Hey, all you loogie hawkers? Can you please knock it the &$%@ off? I went to the grocery store yesterday afternoon to pick up a few incidentals and while loading my groceries into the car I wound up with sputum on my little toe, which somebody had conveniently left right there in the parking lot. This is one of my biggest pet peeves. And really, that is the understatement of the century. If somebody shat on my little toe would I say, “Hey, would you mind not doing that again? It’s sort of a pet peeve of mine.” No. I would beat them senseless with one hand while my other available hand furiously dialed 411, in search of a surgeon to amputate the toe. And, in my opinion, loogie-hawking is no better.
I am a human. I have lungs and they sometimes produce phlegm. But never, not one single time, has said phlegm created such a nuisance that I felt it necessary to release it into the public domain. Never. And you can make that choice, too. There are tissues, paper towels, kerchiefs, densely forested areas, the Sahara Desert and many other spots that are appropriate for your loogies. Sidewalks, parking lots, public grassy areas, etc… are not amongst them.
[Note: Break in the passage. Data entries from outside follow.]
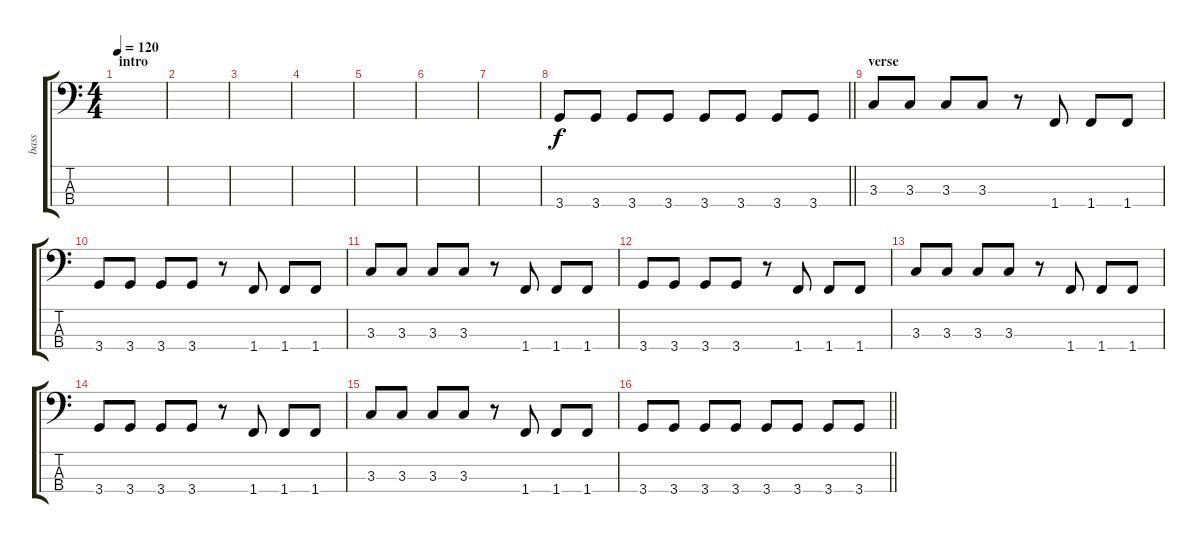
\track ("bass" "bass") {instrument electricbassfinger}
\staff {score tabs}
\tuning (G2 D2 A1 E1) {hide}
\ts (4 4)
\section ("" "intro")
\tempo 120
\clef f4
\ks c
|
|
|
|
|
|
|
\barLineRight lightlight
3.4.8 3.4.8 3.4.8 3.4.8 3.4.8 3.4.8 3.4.8 3.4.8 |
\section ("" "verse")
3.3.8 3.3.8 3.3.8 3.3.8 r.8 1.4.8 1.4.8 1.4.8 |
3.4.8 3.4.8 3.4.8 3.4.8 r.8 1.4.8 1.4.8 1.4.8 |
3.3.8 3.3.8 3.3.8 3.3.8 r.8 1.4.8 1.4.8 1.4.8 |
3.4.8 3.4.8 3.4.8 3.4.8 r.8 1.4.8 1.4.8 1.4.8 |
3.3.8 3.3.8 3.3.8 3.3.8 r.8 1.4.8 1.4.8 1.4.8 |
3.4.8 3.4.8 3.4.8 3.4.8 r.8 1.4.8 1.4.8 1.4.8 |
3.3.8 3.3.8 3.3.8 3.3.8 r.8 1.4.8 1.4.8 1.4.8 |
\barLineRight lightlight
3.4.8 3.4.8 3.4.8 3.4.8 3.4.8 3.4.8 3.4.8 3.4.8
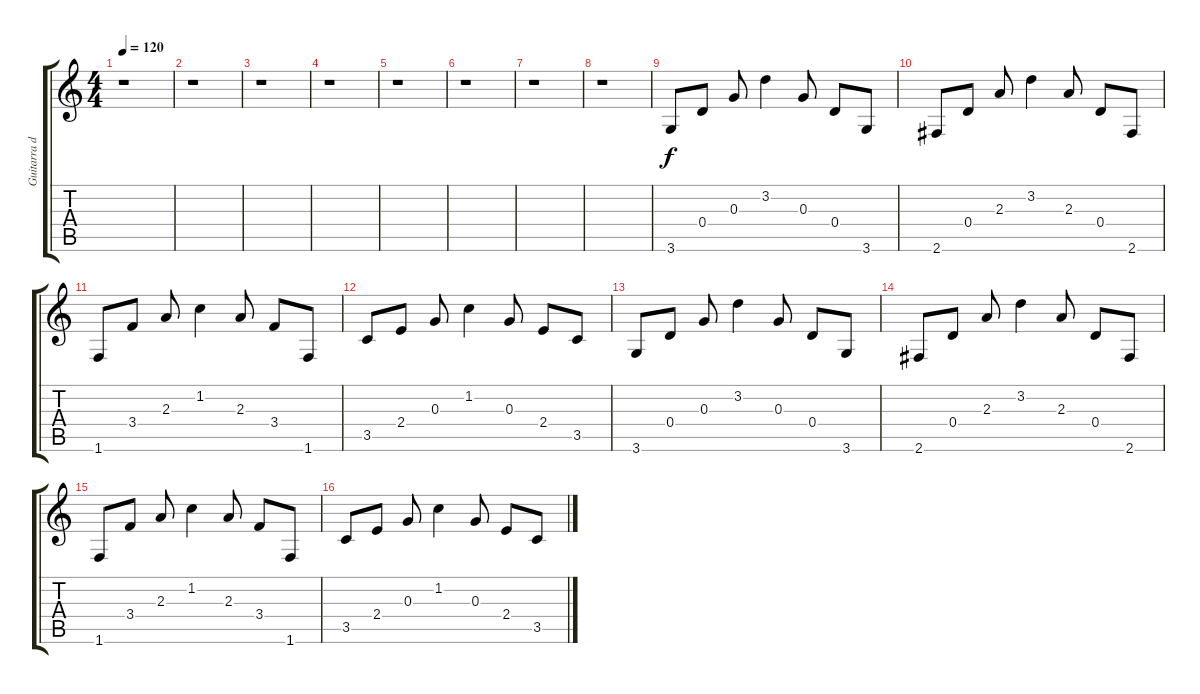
\track ("Guitarra dedilhado" "Guitarra d") {instrument electricguitarclean}
\staff {score tabs}
\tuning (E4 B3 G3 D3 A2 E2) {hide}
\ts (4 4)
\tempo 120
\clef g2
\ks c
r.1{dy f instrument electricguitarclean} |
r.1 |
r.1 |
r.1 |
r.1 |
r.1 |
r.1 |
r.1 |
3.6.8 0.4.8 0.3.8 3.2.4 0.3.8 0.4.8 3.6.8 |
2.6.8 0.4.8 2.3.8 3.2.4 2.3.8 0.4.8 2.6.8 |
1.6.8 3.4.8 2.3.8 1.2.4 2.3.8 3.4.8 1.6.8 |
3.5.8 2.4.8 0.3.8 1.2.4 0.3.8 2.4.8 3.5.8 |
3.6.8 0.4.8 0.3.8 3.2.4 0.3.8 0.4.8 3.6.8 |
2.6.8 0.4.8 2.3.8 3.2.4 2.3.8 0.4.8 2.6.8 |
1.6.8 3.4.8 2.3.8 1.2.4 2.3.8 3.4.8 1.6.8 |
3.5.8 2.4.8 0.3.8 1.2.4 0.3.8 2.4.8 3.5.8
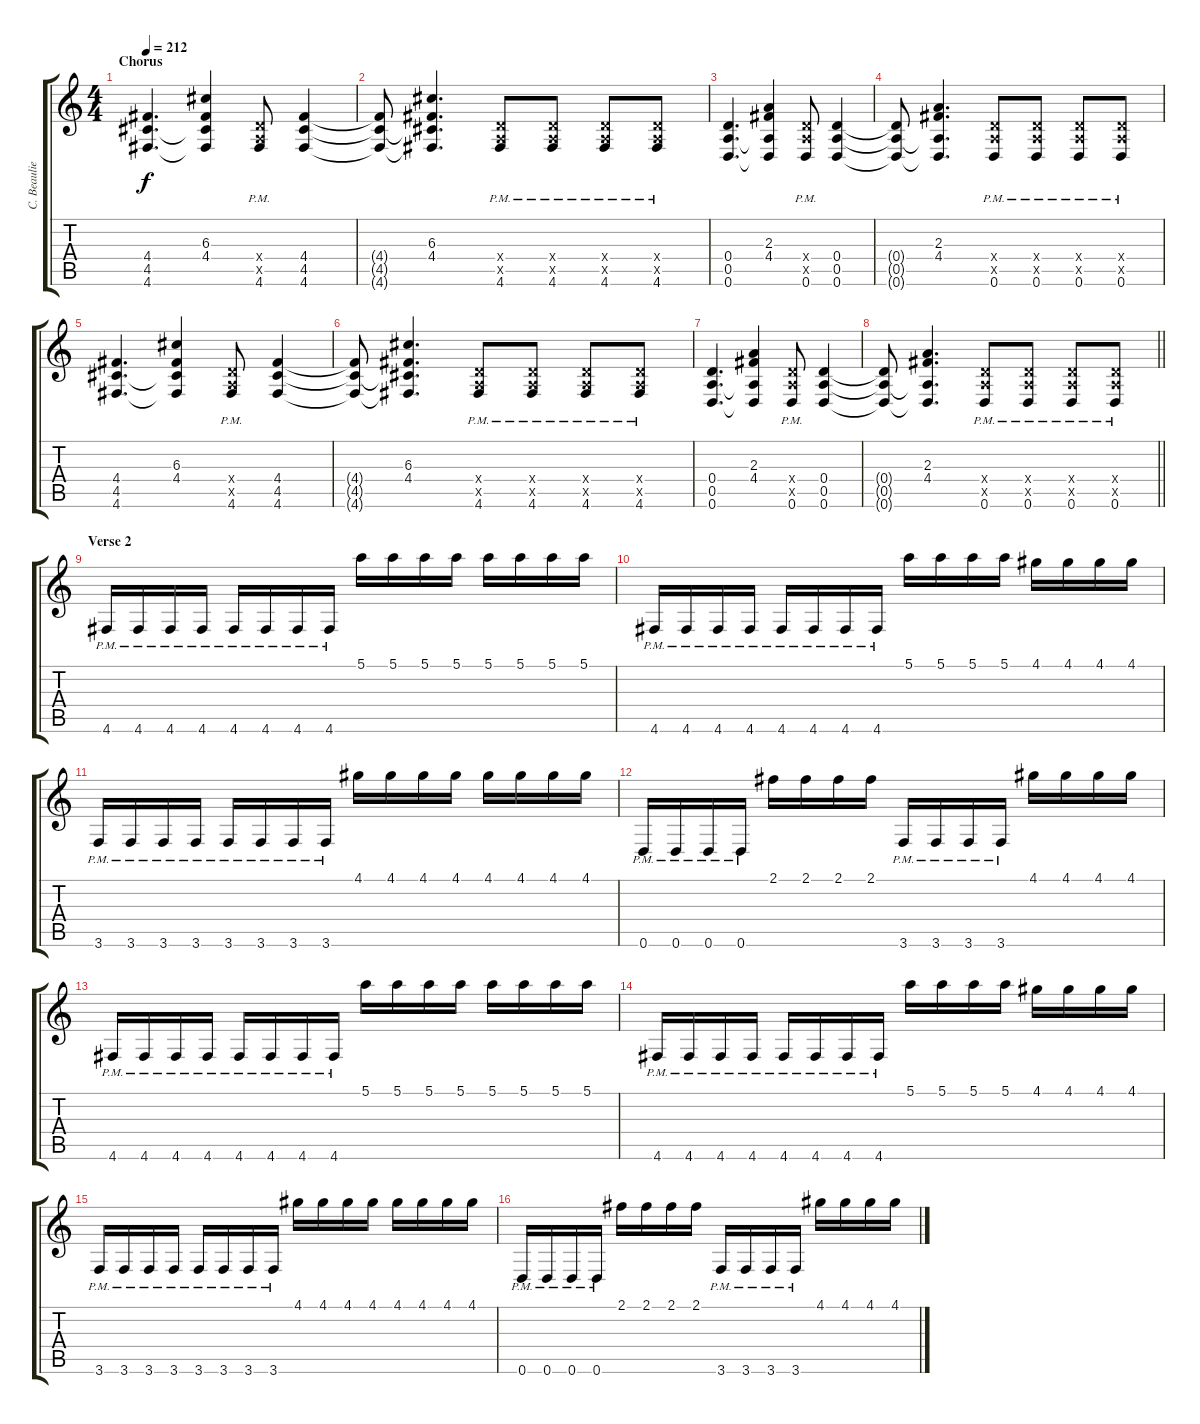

If you have a condition that prevents this from being possible, seek the help of a doctor, a Neti pot, an exorcist… whatever works for you and your lifestyle. But, take heed. I’ve had enough of you and your loogies.
And don’t get me started on The Loogie-Hawker’s evil cousin, The Snot-Rocket-Blowing Runner. Dude, this is not the Olympics. How much is a Kleenex tucked into your short-shorts really gonna slow you down?